[Exercise instructions] Reproduce the records below; each should match the original exactly.

[Stored items from a collection]
----

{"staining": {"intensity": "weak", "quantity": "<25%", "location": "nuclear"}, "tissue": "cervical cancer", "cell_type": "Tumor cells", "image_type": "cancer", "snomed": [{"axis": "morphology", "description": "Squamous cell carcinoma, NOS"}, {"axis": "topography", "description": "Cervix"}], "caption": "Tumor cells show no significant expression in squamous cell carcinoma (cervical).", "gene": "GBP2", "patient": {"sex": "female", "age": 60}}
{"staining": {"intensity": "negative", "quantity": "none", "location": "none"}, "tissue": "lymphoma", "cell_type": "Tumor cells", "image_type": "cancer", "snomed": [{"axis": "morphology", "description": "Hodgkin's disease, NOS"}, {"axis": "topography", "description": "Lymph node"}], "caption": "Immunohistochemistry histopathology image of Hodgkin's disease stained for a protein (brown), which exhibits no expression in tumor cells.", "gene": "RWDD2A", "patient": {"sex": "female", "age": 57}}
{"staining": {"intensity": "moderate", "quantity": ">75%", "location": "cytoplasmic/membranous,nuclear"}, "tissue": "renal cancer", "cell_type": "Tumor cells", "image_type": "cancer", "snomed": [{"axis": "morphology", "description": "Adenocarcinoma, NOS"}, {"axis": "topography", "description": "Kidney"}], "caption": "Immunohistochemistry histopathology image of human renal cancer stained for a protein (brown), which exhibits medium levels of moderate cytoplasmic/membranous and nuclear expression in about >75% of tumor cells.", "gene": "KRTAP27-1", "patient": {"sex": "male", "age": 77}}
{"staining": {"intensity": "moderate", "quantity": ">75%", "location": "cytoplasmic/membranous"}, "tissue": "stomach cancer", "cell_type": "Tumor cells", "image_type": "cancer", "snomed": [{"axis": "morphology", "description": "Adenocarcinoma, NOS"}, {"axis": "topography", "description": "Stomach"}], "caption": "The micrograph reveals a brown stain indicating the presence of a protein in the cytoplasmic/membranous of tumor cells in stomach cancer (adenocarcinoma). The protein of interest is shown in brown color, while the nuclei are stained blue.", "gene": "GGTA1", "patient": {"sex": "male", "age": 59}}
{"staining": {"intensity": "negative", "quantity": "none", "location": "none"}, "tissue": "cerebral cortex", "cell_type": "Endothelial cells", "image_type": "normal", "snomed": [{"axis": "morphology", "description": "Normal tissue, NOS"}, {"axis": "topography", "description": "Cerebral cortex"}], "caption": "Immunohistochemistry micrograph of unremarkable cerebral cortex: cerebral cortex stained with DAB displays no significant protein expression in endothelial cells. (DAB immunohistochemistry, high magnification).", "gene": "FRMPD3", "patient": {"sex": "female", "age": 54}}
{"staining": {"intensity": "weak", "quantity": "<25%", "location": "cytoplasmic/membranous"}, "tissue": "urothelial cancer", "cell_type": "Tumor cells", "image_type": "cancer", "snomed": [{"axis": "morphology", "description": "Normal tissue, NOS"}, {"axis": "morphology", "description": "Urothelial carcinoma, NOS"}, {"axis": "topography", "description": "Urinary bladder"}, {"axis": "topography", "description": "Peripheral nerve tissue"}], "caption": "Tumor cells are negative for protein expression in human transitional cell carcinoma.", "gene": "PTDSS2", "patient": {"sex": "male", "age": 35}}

----

[Output of the exercise]
{"staining": {"intensity": "weak", "quantity": "<25%", "location": "nuclear"}, "tissue": "cervical cancer", "cell_type": "Tumor cells", "image_type": "cancer", "snomed": [{"axis": "morphology", "description": "Squamous cell carcinoma, NOS"}, {"axis": "topography", "description": "Cervix"}], "caption": "Tumor cells show no significant expression in squamous cell carcinoma (cervical).", "gene": "GBP2", "patient": {"sex": "female", "age": 60}}
{"staining": {"intensity": "negative", "quantity": "none", "location": "none"}, "tissue": "lymphoma", "cell_type": "Tumor cells", "image_type": "cancer", "snomed": [{"axis": "morphology", "description": "Hodgkin's disease, NOS"}, {"axis": "topography", "description": "Lymph node"}], "caption": "Immunohistochemistry histopathology image of Hodgkin's disease stained for a protein (brown), which exhibits no expression in tumor cells.", "gene": "RWDD2A", "patient": {"sex": "female", "age": 57}}
{"staining": {"intensity": "moderate", "quantity": ">75%", "location": "cytoplasmic/membranous,nuclear"}, "tissue": "renal cancer", "cell_type": "Tumor cells", "image_type": "cancer", "snomed": [{"axis": "morphology", "description": "Adenocarcinoma, NOS"}, {"axis": "topography", "description": "Kidney"}], "caption": "Immunohistochemistry histopathology image of human renal cancer stained for a protein (brown), which exhibits medium levels of moderate cytoplasmic/membranous and nuclear expression in about >75% of tumor cells.", "gene": "KRTAP27-1", "patient": {"sex": "male", "age": 77}}
{"staining": {"intensity": "moderate", "quantity": ">75%", "location": "cytoplasmic/membranous"}, "tissue": "stomach cancer", "cell_type": "Tumor cells", "image_type": "cancer", "snomed": [{"axis": "morphology", "description": "Adenocarcinoma, NOS"}, {"axis": "topography", "description": "Stomach"}], "caption": "The micrograph reveals a brown stain indicating the presence of a protein in the cytoplasmic/membranous of tumor cells in stomach cancer (adenocarcinoma). The protein of interest is shown in brown color, while the nuclei are stained blue.", "gene": "GGTA1", "patient": {"sex": "male", "age": 59}}
{"staining": {"intensity": "negative", "quantity": "none", "location": "none"}, "tissue": "cerebral cortex", "cell_type": "Endothelial cells", "image_type": "normal", "snomed": [{"axis": "morphology", "description": "Normal tissue, NOS"}, {"axis": "topography", "description": "Cerebral cortex"}], "caption": "Immunohistochemistry micrograph of unremarkable cerebral cortex: cerebral cortex stained with DAB displays no significant protein expression in endothelial cells. (DAB immunohistochemistry, high magnification).", "gene": "FRMPD3", "patient": {"sex": "female", "age": 54}}
{"staining": {"intensity": "weak", "quantity": "<25%", "location": "cytoplasmic/membranous"}, "tissue": "urothelial cancer", "cell_type": "Tumor cells", "image_type": "cancer", "snomed": [{"axis": "morphology", "description": "Normal tissue, NOS"}, {"axis": "morphology", "description": "Urothelial carcinoma, NOS"}, {"axis": "topography", "description": "Urinary bladder"}, {"axis": "topography", "description": "Peripheral nerve tissue"}], "caption": "Tumor cells are negative for protein expression in human transitional cell carcinoma.", "gene": "PTDSS2", "patient": {"sex": "male", "age": 35}}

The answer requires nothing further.